> **What the exercise asks**
Transcribe the text read from every page in the material below, keeping each line exactly as it appears and leaving the pictures out of your answer.
◇ ◇ ◇ ◇ ◇ ◇ ◇
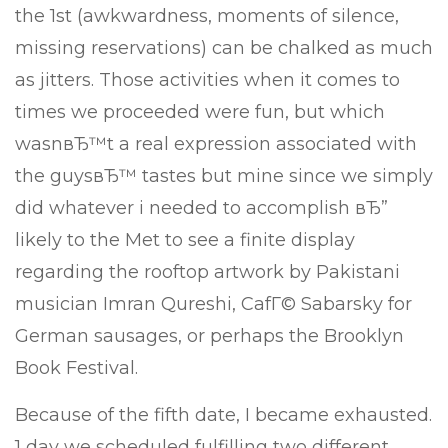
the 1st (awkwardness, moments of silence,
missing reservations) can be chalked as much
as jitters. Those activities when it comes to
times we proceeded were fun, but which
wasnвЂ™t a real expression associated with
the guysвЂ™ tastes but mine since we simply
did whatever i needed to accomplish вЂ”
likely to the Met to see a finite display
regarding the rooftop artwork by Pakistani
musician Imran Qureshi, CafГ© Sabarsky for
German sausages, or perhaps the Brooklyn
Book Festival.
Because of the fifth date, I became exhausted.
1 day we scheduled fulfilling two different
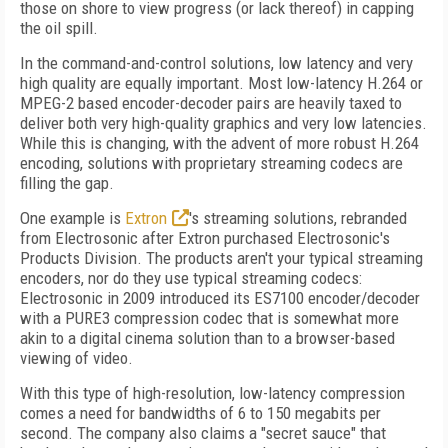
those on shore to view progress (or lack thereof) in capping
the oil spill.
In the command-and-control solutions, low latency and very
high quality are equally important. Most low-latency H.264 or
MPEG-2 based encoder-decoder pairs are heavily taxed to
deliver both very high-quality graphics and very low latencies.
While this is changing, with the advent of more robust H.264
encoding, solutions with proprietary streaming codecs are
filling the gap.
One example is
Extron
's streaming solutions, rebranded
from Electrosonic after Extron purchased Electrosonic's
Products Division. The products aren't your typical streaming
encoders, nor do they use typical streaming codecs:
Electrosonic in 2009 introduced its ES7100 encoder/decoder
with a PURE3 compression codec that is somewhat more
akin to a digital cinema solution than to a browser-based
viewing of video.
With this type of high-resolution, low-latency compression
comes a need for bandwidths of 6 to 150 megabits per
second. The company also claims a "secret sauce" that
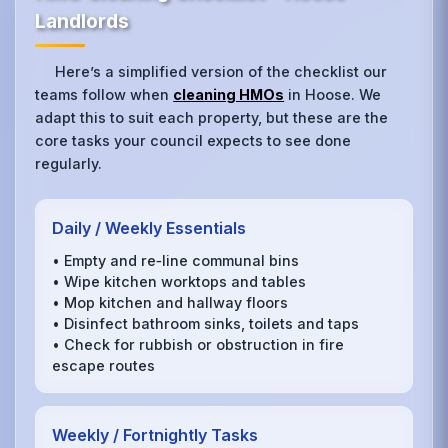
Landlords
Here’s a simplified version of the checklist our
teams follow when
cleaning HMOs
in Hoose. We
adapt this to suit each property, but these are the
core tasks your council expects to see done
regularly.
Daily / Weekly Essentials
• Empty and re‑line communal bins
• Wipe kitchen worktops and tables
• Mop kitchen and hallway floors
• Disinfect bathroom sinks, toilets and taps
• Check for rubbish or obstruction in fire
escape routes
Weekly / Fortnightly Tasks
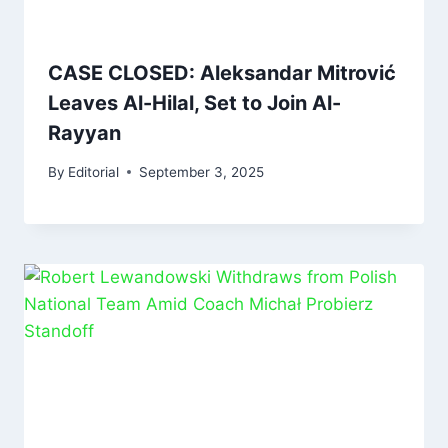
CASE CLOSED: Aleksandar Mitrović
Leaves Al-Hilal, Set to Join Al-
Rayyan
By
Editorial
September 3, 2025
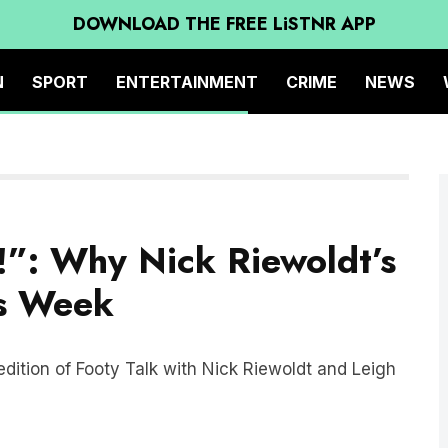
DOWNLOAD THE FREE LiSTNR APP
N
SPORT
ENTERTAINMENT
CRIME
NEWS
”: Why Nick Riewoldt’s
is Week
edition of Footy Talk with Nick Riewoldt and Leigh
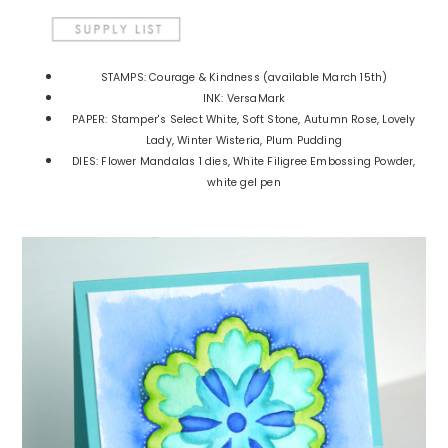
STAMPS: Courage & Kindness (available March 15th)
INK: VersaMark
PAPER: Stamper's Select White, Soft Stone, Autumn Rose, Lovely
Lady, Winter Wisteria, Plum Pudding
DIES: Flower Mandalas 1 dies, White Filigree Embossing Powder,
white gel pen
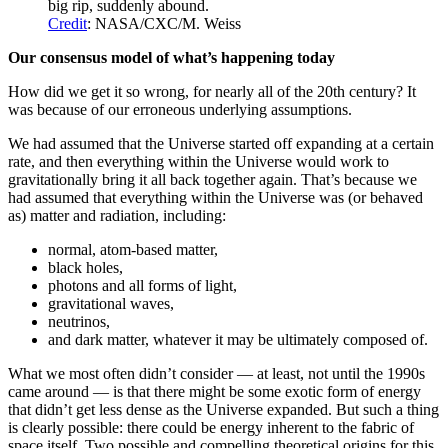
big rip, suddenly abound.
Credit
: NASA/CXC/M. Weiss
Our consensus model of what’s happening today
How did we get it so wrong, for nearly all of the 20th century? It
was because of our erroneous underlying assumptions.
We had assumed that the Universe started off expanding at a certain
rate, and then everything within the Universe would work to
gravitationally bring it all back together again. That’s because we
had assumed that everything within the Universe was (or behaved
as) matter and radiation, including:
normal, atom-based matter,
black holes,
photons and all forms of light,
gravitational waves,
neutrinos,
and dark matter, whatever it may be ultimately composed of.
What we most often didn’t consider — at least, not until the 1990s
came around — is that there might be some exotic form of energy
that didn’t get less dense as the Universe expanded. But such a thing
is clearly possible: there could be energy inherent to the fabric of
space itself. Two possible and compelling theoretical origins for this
◇ ◇ ◇ ◇ ◇ ◇ ◇
> **Expected answer**
the 1st (awkwardness, moments of silence,
missing reservations) can be chalked as much
as jitters. Those activities when it comes to
times we proceeded were fun, but which
wasnвЂ™t a real expression associated with
the guysвЂ™ tastes but mine since we simply
did whatever i needed to accomplish вЂ”
likely to the Met to see a finite display
regarding the rooftop artwork by Pakistani
musician Imran Qureshi, CafГ© Sabarsky for
German sausages, or perhaps the Brooklyn
Book Festival.
Because of the fifth date, I became exhausted.
1 day we scheduled fulfilling two different
those on shore to view progress (or lack thereof) in capping
the oil spill.
In the command-and-control solutions, low latency and very
high quality are equally important. Most low-latency H.264 or
MPEG-2 based encoder-decoder pairs are heavily taxed to
deliver both very high-quality graphics and very low latencies.
While this is changing, with the advent of more robust H.264
encoding, solutions with proprietary streaming codecs are
filling the gap.
One example is
Extron
's streaming solutions, rebranded
from Electrosonic after Extron purchased Electrosonic's
Products Division. The products aren't your typical streaming
encoders, nor do they use typical streaming codecs:
Electrosonic in 2009 introduced its ES7100 encoder/decoder
with a PURE3 compression codec that is somewhat more
akin to a digital cinema solution than to a browser-based
viewing of video.
With this type of high-resolution, low-latency compression
comes a need for bandwidths of 6 to 150 megabits per
second. The company also claims a "secret sauce" that
Landlords
Here’s a simplified version of the checklist our
teams follow when
cleaning HMOs
in Hoose. We
adapt this to suit each property, but these are the
core tasks your council expects to see done
regularly.
Daily / Weekly Essentials
• Empty and re‑line communal bins
• Wipe kitchen worktops and tables
• Mop kitchen and hallway floors
• Disinfect bathroom sinks, toilets and taps
• Check for rubbish or obstruction in fire
escape routes
Weekly / Fortnightly Tasks
CASE CLOSED: Aleksandar Mitrović
Leaves Al-Hilal, Set to Join Al-
Rayyan
By
Editorial
September 3, 2025
DOWNLOAD THE FREE LiSTNR APP
N
SPORT
ENTERTAINMENT
CRIME
NEWS
”: Why Nick Riewoldt’s
is Week
edition of Footy Talk with Nick Riewoldt and Leigh
STAMPS: Courage & Kindness (available March 15th)
INK: VersaMark
PAPER: Stamper's Select White, Soft Stone, Autumn Rose, Lovely
Lady, Winter Wisteria, Plum Pudding
DIES: Flower Mandalas 1 dies, White Filigree Embossing Powder,
white gel pen
big rip, suddenly abound.
Credit
: NASA/CXC/M. Weiss
Our consensus model of what’s happening today
How did we get it so wrong, for nearly all of the 20th century? It
was because of our erroneous underlying assumptions.
We had assumed that the Universe started off expanding at a certain
rate, and then everything within the Universe would work to
gravitationally bring it all back together again. That’s because we
had assumed that everything within the Universe was (or behaved
as) matter and radiation, including:
normal, atom-based matter,
black holes,
photons and all forms of light,
gravitational waves,
neutrinos,
and dark matter, whatever it may be ultimately composed of.
What we most often didn’t consider — at least, not until the 1990s
came around — is that there might be some exotic form of energy
that didn’t get less dense as the Universe expanded. But such a thing
is clearly possible: there could be energy inherent to the fabric of
space itself. Two possible and compelling theoretical origins for this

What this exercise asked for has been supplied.